··· Articolo
Le sofistiche | Let it be

di Francesca Maffioli e Laura Marzi
Illustrazione di Isia Osuchowska

 

Cara Protagora,

I mesi di intervallo dal nostro ultimo dialogo sono passati lenti e lunghi come la pausa invernale che consentirebbe d’ibernare – anche rispetto alle passioni. Le mie son qui, tutte sveglie.
Mentre ti scrivo, oggi, siamo in quella che un poeta degli anni futuri (e altri ancora prima di lui…) chiamerà la quinta stagione. Egli parlava di queste settimane – l’ultima di febbraio e le prime di marzo – come di una stagione di transito, non ancora primavera e già non più inverno.
Una stagione d’alba, ma anche di finitudini. E la tua Gorgia si sente un po’ così, in una quinta stagione, con le sue attese e le sue fini. Ma veniamo or dunque al di noi filosofare.
Vorrei dimandarti, mia cara Protagora, non tanto se hai formula che mondi possa aprirmi ma se sai dirmi come cominciare un nuovo cammino condiviso: un nuovo amore o anche una nuova assenza di questo, senza l’assillo maniaco di non lasciare andare quello che è stato. Quell’Eraclito di Efeso, sì proprio quello che parlava di fiumi che non si possono scendere due volte e dell’impetuoso cangiare, diceva di un continuo mutare che governerebbe il divenire – perpetuo – di tutti gli esseri sensibili.  Io, sofistica stolida, il suo pánta rheî lo capisco poco, perché vorrei tutto tenere e niente lasciare. E il governo inconoscibile che soggiace alla dialettica del nostro esistere a volte lo vorrei meno oscuro, per meglio capire e meno sperare. E vorrei anche smettere di fidarmi, stolida due volte, delle tracce di quella via, quella di già percorsa – di quelle miettes luccicose che Pollicino seminava nel suo cammino per potersi ritrovare.
······
··· Elenco dati
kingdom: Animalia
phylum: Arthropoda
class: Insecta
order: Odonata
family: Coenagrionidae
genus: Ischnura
······
··· Elenco dati
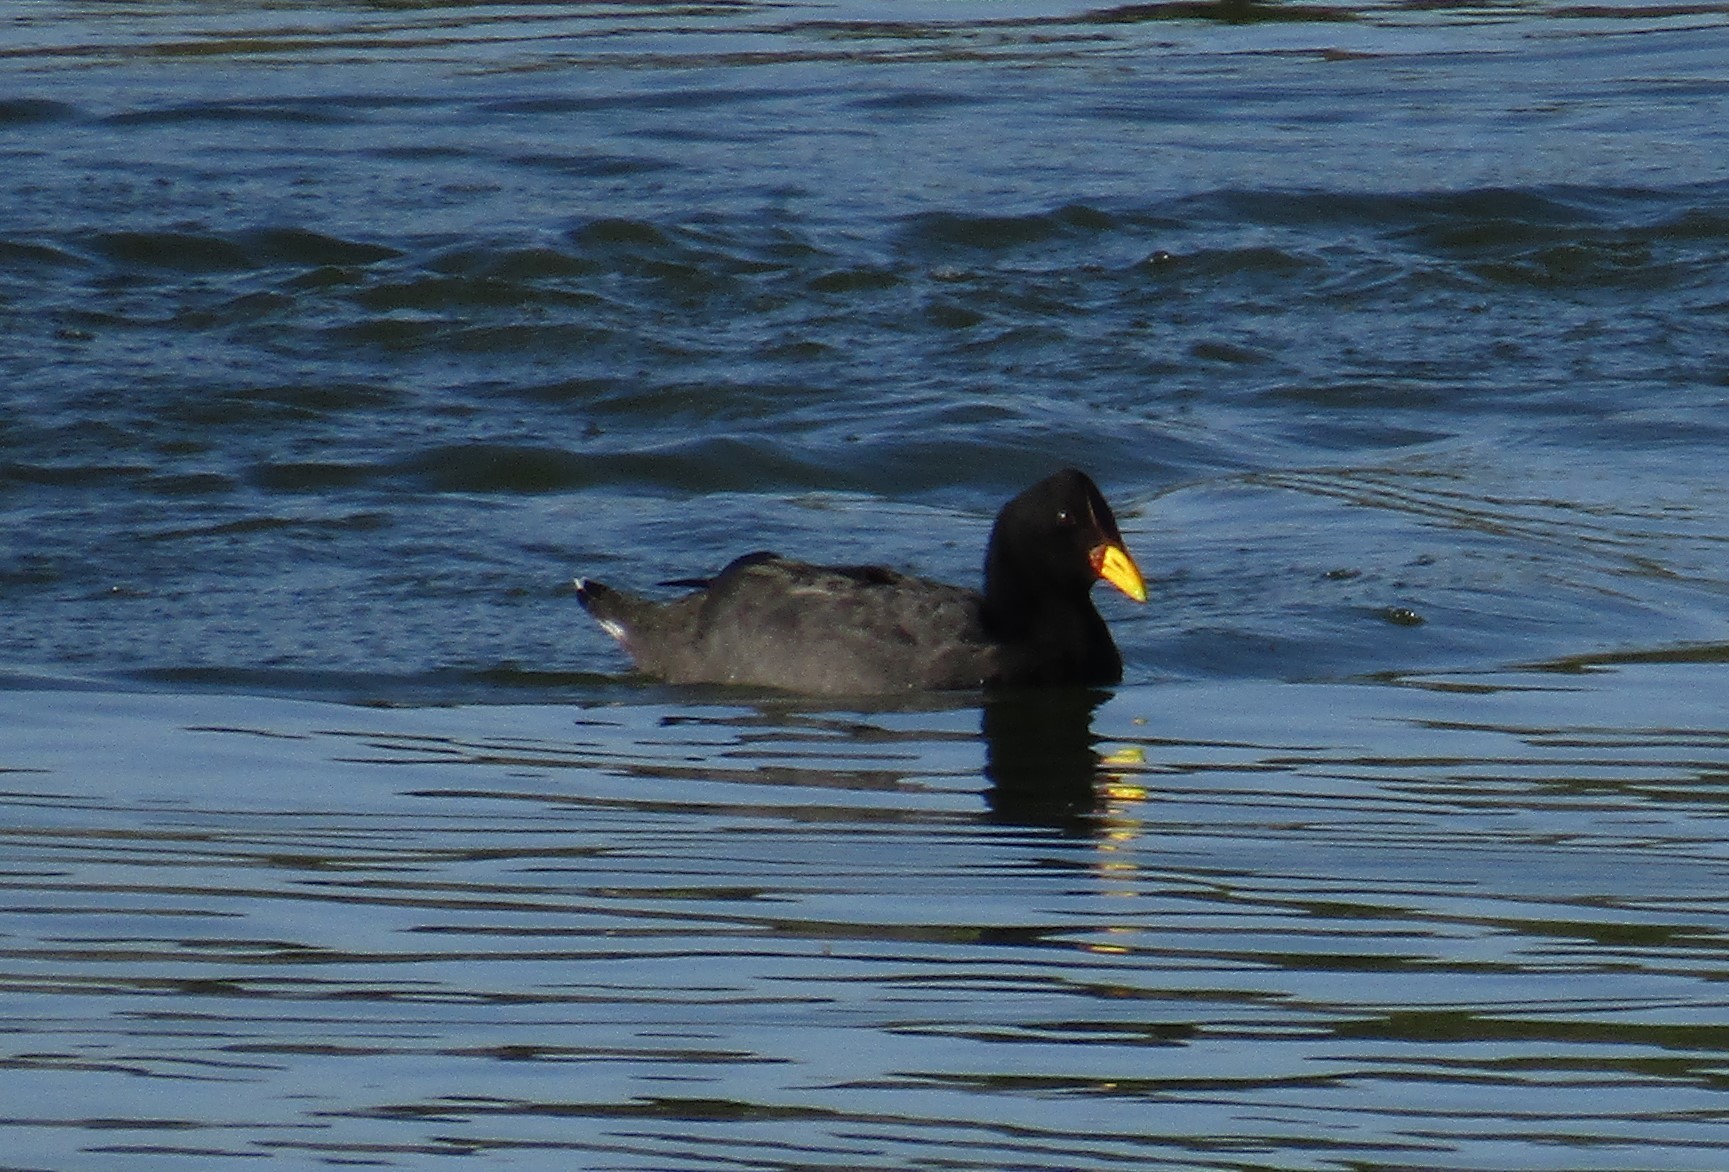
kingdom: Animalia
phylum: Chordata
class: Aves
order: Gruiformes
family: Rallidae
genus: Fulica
······
··· Elenco dati
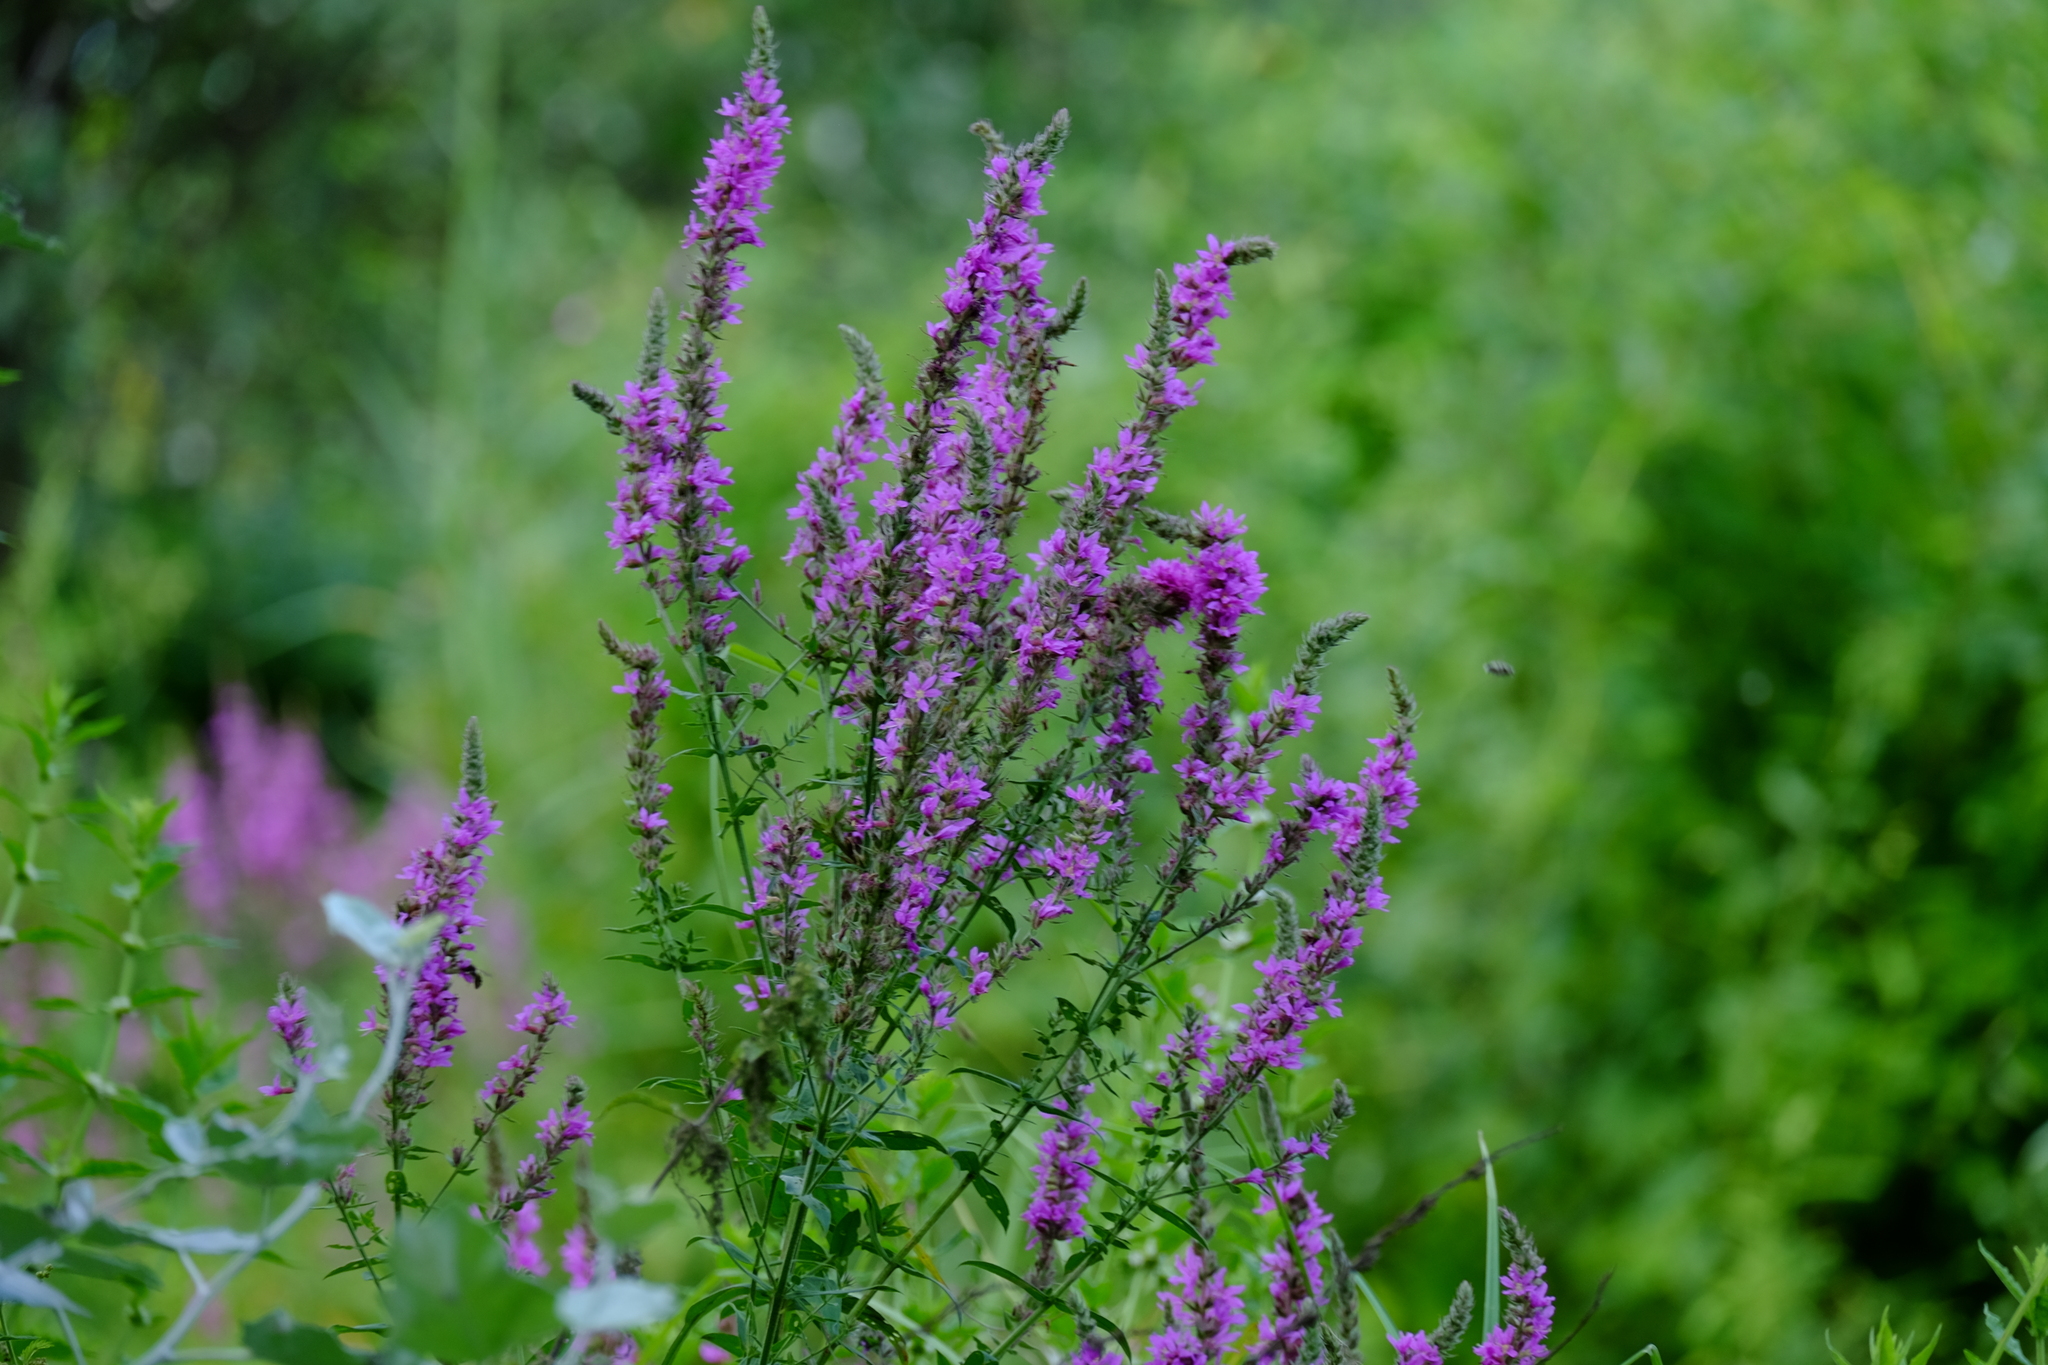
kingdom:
······
Da fare —
1. Cita dalla lettera il passo che va da "Una stagione d’alba, ma" a "di noi filosofare.", estremi inclusi.
2. Rispondi alle domande sulla lettera.
(a) Quali settimane il poeta chiama "la quinta stagione"?
(b) Di quale città è l'Eraclito nominato?
(c) Che cosa seminava Pollicino nel suo cammino?
Rispondi basandoti soltanto sulla lettera.

Risposte corrette —
1.
Una stagione d’alba, ma anche di finitudini. E la tua Gorgia si sente un po’ così, in una quinta stagione, con le sue attese e le sue fini. Ma veniamo or dunque al di noi filosofare.

2.
(a) L'ultima settimana di febbraio e le prime di marzo.
(b) Efeso.
(c) Delle miettes luccicose.